Turkey, for example, occupies Northern Cyprus and the presence of Turkish settlers is “an undisputed fact”. Russia has occupied and annexed parts of both Georgia and Ukraine; and a significant number of settlers have moved to Crimea, attracted in part by Russian economic incentives. China is not only considered to occupy Tibet, it has recently taken democracy away from Hong Kong and is accused of committing a genocide against Uyghur Muslims.

Furthermore, countries like Saudi Arabia, Cuba, Pakistan, Venezuela, and Zimbabwe, which have appalling human rights records yet are hardly, if ever, condemned by the United Nations. Over the past 5 years, the United Nations has passed 112 resolutions that single out Israel and only 42 that mention any other country, including 7 against the United States of America. And the language used in the 112 resolutions allows no praise for Israel, unlike the others. Israel is also the only country to have a standing item at the Human Rights Council that singles it out.

The reason for this is that the majority of countries at the United Nations are non-democratic and anti-Israel. The resolutions that target the Jewish state are put forward by despots, led by a 57-nation block known as the Organisation of Islamic Cooperation which includes 9 of the 31 member countries that don’t recognise Israel.

It would seem illegitimate for the New Zealand Super Fund to consider those despotic, non-democratic nations as part of the “world community” with which to uphold New Zealand’s reputation as demanded by the words of the Super Fund’s constituting Act. Yet that is precisely what Ms Savage has allowed to happen by relying on biased United Nations and NGO reports. Particularly when Security Council Resolution 2334, that was featured in the advice to her board, has been recognised as deeply flawed: the New Zealand National government admitted they “got it wrong” by supporting the resolution.

Furthermore, the document NZCF bases their decision on misrepresents international law. For example, it claims “[UNSC 2334] is considered binding on Israel”. However, the resolution was not explicitly adopted in exercise of the Security Council’s ‘Chapter VII’ powers, therefore all of its operative provisions are legally non-binding.

Moreover, as at 30 June 2020, the NZ Super Fund was invested in $631,539,093 worth of Chinese companies (including $441,585,508 in banks), $38,789,277 in Saudi Arabian corporates (including $18,282,649 in banks), $6,871,821 in Turkish companies (including $2,209,347 in banks), and $17,029,339 (of which banks comprised $8,883,810) in Russian companies.

When it is only the Jewish nation that features on the exclusion list for “poor environmental, social and governance”, one must ask not only what motivation Ms Savage has but what signal NZ is trying to make in respect of foreign policy. Especially when traditional allies like Canada, Australia, United States, and European nations have not divested from Israel. And those are the countries, surely, that Section 61 of the constituting Super Fund Act relates to.

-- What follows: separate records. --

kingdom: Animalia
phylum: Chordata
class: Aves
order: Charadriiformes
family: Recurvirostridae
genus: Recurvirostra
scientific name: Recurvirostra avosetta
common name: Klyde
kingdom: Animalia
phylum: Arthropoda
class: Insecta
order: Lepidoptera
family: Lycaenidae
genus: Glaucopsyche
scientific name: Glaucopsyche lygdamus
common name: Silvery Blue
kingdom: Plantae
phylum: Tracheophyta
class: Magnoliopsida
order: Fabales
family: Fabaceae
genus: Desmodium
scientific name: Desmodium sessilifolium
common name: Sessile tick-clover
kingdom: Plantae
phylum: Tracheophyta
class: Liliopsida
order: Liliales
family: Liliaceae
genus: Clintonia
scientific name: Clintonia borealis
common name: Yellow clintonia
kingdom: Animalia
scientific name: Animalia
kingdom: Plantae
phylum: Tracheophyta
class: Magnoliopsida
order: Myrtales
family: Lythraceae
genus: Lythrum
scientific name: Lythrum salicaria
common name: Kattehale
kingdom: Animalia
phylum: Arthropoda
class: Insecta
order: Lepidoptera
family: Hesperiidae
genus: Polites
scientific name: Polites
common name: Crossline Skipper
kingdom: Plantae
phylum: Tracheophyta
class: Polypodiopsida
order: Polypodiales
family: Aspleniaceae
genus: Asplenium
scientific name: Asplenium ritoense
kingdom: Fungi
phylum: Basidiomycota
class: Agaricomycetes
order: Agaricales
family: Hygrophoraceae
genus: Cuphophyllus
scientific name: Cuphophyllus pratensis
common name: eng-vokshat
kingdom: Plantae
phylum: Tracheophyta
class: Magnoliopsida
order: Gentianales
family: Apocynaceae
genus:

In singling out Israel for divestment, Ms Savage has empowered the despots at the United Nations rather than supported our traditional allies. She is charged with protecting our Kiwi “reputation as a responsible member of the world community” but is in fact damaging it.

Being an outlier in investment strategies and also in the leadership of protecting human rights can most definitely be a best practice but this move by the NZSF is neither of those. A courageous human rights divestment would be a fair one, balanced across a true representation of the world’s bad actors, starting with the worst human rights abusers. This is clearly not that.

Rather than using the United Nations as a de facto standard, New Zealand should recognise the inherent bias in that system and acknowledge a fair standard should be applied instead.

If Ms Savage continues to find it reasonable to adopt the biased resolutions of dictatorships who form an automatic majority at the general assembly and hold revolving chairmanships of the UN Human Rights Council, or NGO reports that are time and again shown to be distorted and politicized; rather than exercising sound judgement and considering expert legal opinion, then New Zealand’s reputation will continue to be damaged.